In our recent release of Percona Server 5.5.19 we introduced new value for innodb_flush_neighbor_pages=cont.
This way we are trying to deal with the problem of InnoDB flushing.

Actually there is also the second fix to what we think is bug in InnoDB, where it blocks queries while it is not needed (I will refer to it as “sync fix”). In this post I however will focus on innodb_flush_neighbor_pages.

By default InnoDB flushes so named neighbor pages, which really are not neighbors.
Say we want to flush page P. InnoDB is looking in an area of 128 pages around page P, and flushes all the pages in that area that are dirty. To illustrate, say we have an area of memory like this: ...D...D...D....P....D....D...D....D where each dot is a page that does not need flushing, each “D” is a dirty page that InnoDB will flush, and P is our page.
So, as the result of how it works, instead of performing 1 random write, InnoDB will perform 8 random writes.
This is quite far from original intention to flush as many pages as possible in singe sequential write.

So we added new innodb_flush_neighbor_pages=cont method, with it, only really sequential write will be performed
That is case ...D...D...D..DDDPD....D....D...D....D only following pages will be flushed:
...D...D...D..FFFFF....D....D...D....D (marked as “F”)

Beside “cont”, in Percona Server 5.5.19 innodb_flush_neighbor_pages also accepts values “area” (default) and “none” (recommended for SSD).

What kind of effect does it have ? Let’s run some benchmarks.

We repeated the same benchmark I ran in Disaster MySQL 5.5 flushing, but now we used two servers: Cisco UCS C250 and HP ProLiant DL380 G6

First results from HP ProLiant.

Throughput graph:

Response time graph (axe y has logarithmic scale):

As you see with “cont” we are able to get stable line. And even with default innodb_flush_neighbor_pages, Percona Server has smaller dips than MySQL.

So this is to show effect of “sync fix”, let’s compare Percona Server 5.5.18 (without fix) and 5.5.19 (with fix).

You see that the fix helps to have queries running in cases when before it was “hard” stop, and no
transaction processed.

The previous result may give you impression that “cont” guarantees stable line, but unfortunately this is not always the case.

There are results ( throughput and response time) from Cisco UCS 250 server:

You see, on this server we have longer and deeper periods when MySQL stuck in flushing, and in such cases, the
innodb_flush_neighbor_pages=cont only helps to relief the problem, not completely solving it.
Which, I believe, is still better than complete stop for significant amount of time.

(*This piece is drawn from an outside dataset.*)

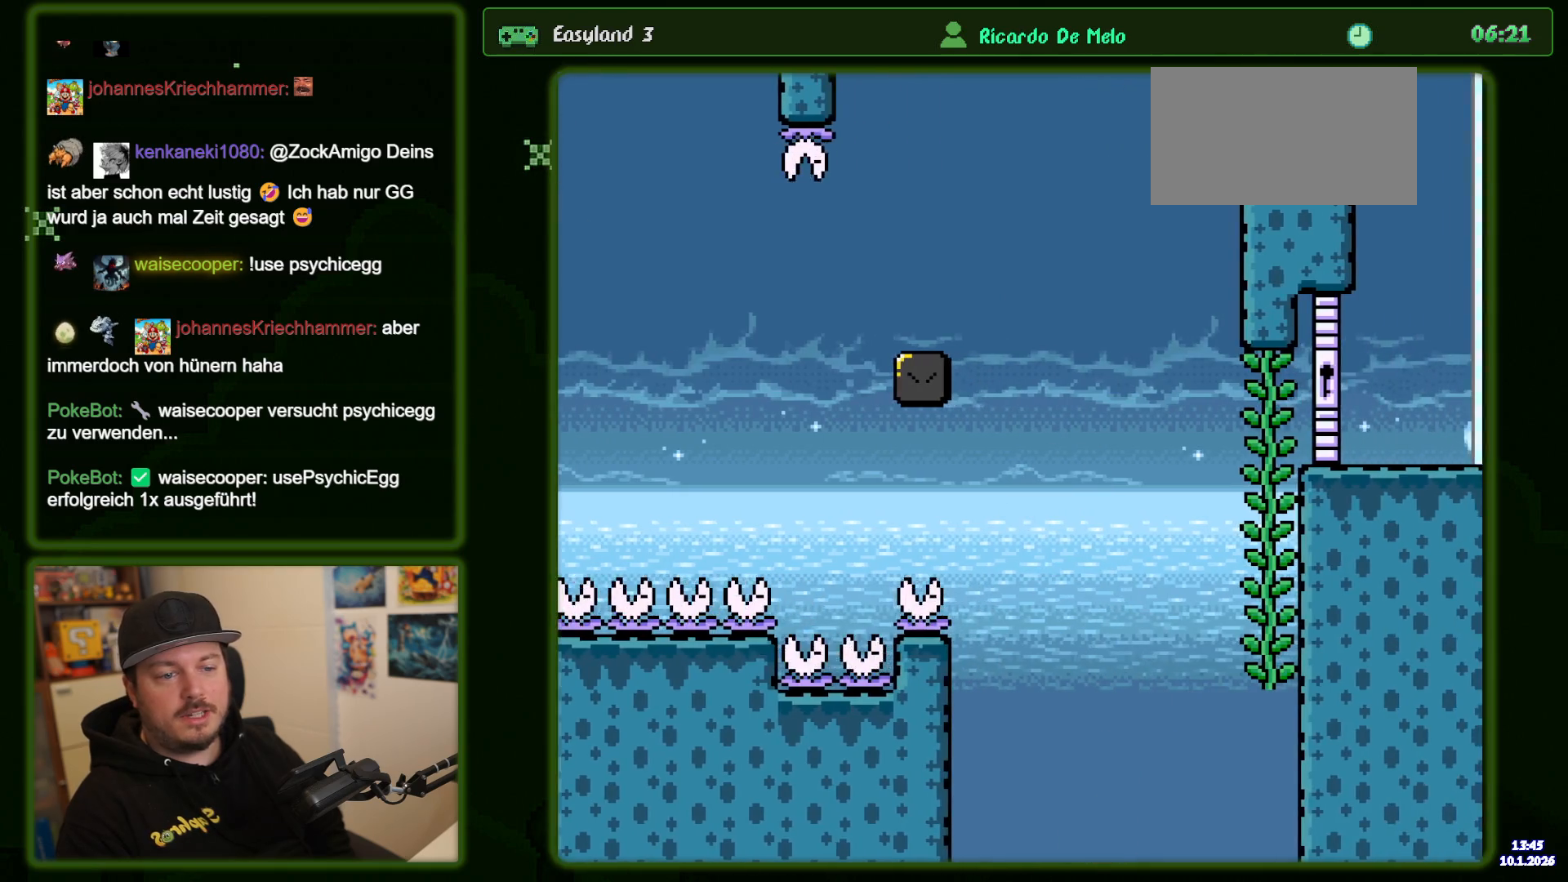
{"dt_ms": 500, "buttons": ["Y"], "events": []}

The raw results, scripts and different CPU/IO metrics are available from our Benchmarks Launchpad

10 Comments
Oldest
Newest Most Voted
Inline Feedbacks
View all comments
Olivier Doucet

Hi Vadim,
Interesting tests as always. Just to share my own benchmarks : this problem can also be seen when storage is fully in memory (using /dev/shm on a Linux server with 128GB of memory). So stalls are definitely not due to the storage itself, but to the InnoDB engine. To my mind, this is a proof that something can be done about this problem 🙂
What was the CPU usage you observed ? Is it the same when stalls happens ?

Peter Zaitsev

Vadim,

Great results! I assume this means this change does fix problem for some workloads but does not fix it completely (though makes it better) for others. Indeed it is possible to create the case when it is impossible for server to keep up with flushing of dirty pages as they can be dirtied at faster rate than flushed. The only way to keep uniform performance would be to throttle rate at which pages can be made dirty to match a speed with which disk can write.

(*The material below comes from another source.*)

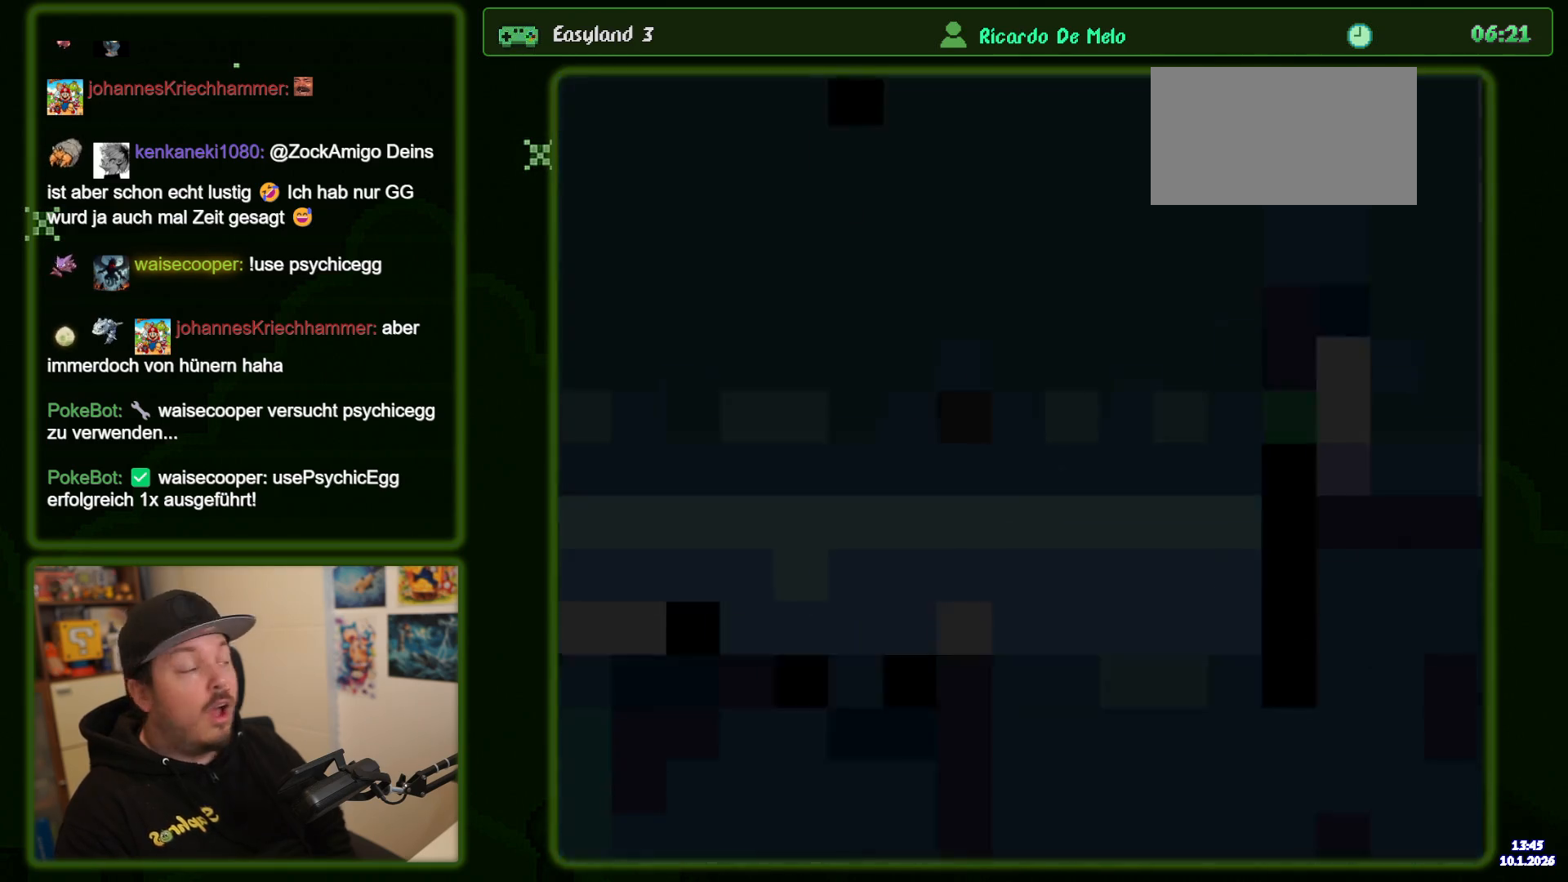
{"dt_ms": 500, "buttons": ["Y"], "events": []}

You also call “D….D….D…D” flushes a random write which is not the case as writes are not completely random – they are likely to be physically close and as such no disk seeks is likely to be required (for single drive). Yet it is still far cry from sequential write performance. From what I tested on conventional drives it looks like performing 4 such writes with holes between them makes hard drive to do only one write per rotation which is very expensive.

Henrik Ingo

Vadim: So it is the same benchmark and two different servers? Could you then summarize what is different in the 2 servers that might cause this?

Henrik Ingo

Ok, so you have fixed the problem for the HP gear, but insert twice as fast server (let’s assume disk performance is roughly the same) and the same problem comes back. Makes sense.

So it’s a battle you can’t win without giving up on disks… or at least having really powerful disk subsystem.

Ryan S

Mr Tkachenko,

This might be of interest
http://blogs.innodb.com/wp/2012/04/new-flushing-algorithm-in-innodb/

Info on O_DSYNC being faster than O_DIRECT
http://dba.stackexchange.com/questions/1568/clarification-on-mysql-innodb-flush-method-variable/1575#1575

Even though mysql 5.6 is in development release still I went here to check out the improvements in mysql 5.6
http://dev.mysql.com/tech-resources/articles/whats-new-in-mysql-5.6.html

These improvements sound interesting to page flush and i/o problems?

Explicit Partition Selection, Split Kernel Mutex, Multi-Threaded Purge, Separate Flush Thread, Pruning the InnoDB Table Cache

This article was for scaling inserts so I dont know if it will help for Selects and Updates
http://mysqlopt.blogspot.com/2012/06/mysql-how-to-scale-inserts.html

[Quote]
“However, you can reach better through put (inserts per second) with less threads. So after dropping number of threads on both clusters by 50% initially – taking it to 20-20 sessions. The problem almost disappeared and when we further reduced number of threads to 10-10 sessions, the problem disappeared!”

“Also writing the redo logs, binary logs, data files in different physical disks is a good practice with a bigger gain than server configuration” [End Quote]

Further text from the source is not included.